The UK faces economic losses of around $140bn (£105bn) in the first decade after Brexit if it fails to secure a free trade deal with the European Union, a US think tank has warned.
The Rand Corporation said Britain would lose about 5% of its gross domestic product over the 10-year period if it leaves the EU with no deal and operates under World Trade Organization (WTO) rules.
The think tank said the UK would face significantly increased non-tariff barriers under WTO rules, harming the ability of British businesses to sell goods and services to EU countries.
The EU would also face losses under a "no deal" Brexit scenario, but the effect would be relatively minor at 0.7% GDP lost over the span of a decade.

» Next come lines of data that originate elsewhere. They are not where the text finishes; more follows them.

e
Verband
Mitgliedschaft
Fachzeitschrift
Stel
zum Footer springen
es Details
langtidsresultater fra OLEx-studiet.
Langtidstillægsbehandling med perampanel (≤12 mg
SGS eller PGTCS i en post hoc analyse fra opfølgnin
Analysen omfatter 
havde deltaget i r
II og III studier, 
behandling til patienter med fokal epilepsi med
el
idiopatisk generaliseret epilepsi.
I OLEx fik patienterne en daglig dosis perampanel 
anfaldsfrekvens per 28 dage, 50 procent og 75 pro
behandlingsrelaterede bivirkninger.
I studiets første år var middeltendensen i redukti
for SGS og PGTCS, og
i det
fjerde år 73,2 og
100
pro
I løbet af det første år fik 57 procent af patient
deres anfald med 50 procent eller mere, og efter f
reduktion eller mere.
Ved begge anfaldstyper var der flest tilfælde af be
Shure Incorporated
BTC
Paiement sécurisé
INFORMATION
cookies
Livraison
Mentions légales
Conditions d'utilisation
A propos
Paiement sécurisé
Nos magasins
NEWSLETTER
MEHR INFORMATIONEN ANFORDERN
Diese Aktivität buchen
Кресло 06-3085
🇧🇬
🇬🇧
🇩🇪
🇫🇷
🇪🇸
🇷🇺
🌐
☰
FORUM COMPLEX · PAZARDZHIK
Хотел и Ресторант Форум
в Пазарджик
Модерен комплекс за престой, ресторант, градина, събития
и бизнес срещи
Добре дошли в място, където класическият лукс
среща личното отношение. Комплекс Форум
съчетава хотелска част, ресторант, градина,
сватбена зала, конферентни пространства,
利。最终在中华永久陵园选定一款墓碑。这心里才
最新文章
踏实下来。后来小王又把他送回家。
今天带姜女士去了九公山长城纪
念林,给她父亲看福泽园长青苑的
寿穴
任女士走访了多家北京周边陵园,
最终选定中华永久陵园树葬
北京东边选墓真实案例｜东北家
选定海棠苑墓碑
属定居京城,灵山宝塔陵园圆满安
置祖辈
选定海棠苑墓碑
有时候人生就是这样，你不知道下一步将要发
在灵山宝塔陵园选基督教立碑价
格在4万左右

"The analysis clearly shows that the UK will be economically worse off outside of the EU under most trade scenarios. The key question for the UK is how much worse off," said Charles Ries, vice president international at Rand.
"It is in the best interests of the UK, and to a lesser extent the EU, to achieve some sort of open trading and investment relationship post Brexit."
Rand says the UK is destined to suffer economic losses no matter what trade agreement it emerges with, compared to if it had continued to stay in the EU.
It said the trade deal that would offer the most benefit for Britain would be a trilateral UK-EU-US free trade agreement, although the think tank acknowledged that such a deal was highly unlikely in the current political climate.
"Based on our insights, it is in the best interests of the UK to cooperate with its EU partners to find a new relationship with Europe," Ries explained.
"This would preserve economic benefits for both sides, but also give the UK the freedom from EU rules which it seeks."
However, Ries warned that Brussels may adopt a "zero-sum game" and not give too much away to the UK to preserve the strength of the EU.
A separate analysis by accountants EY predicted that London would lose 10,500 jobs on the first day after Brexit, with Dublin and Frankfurt among the cities set to benefit from the UK capital's loss.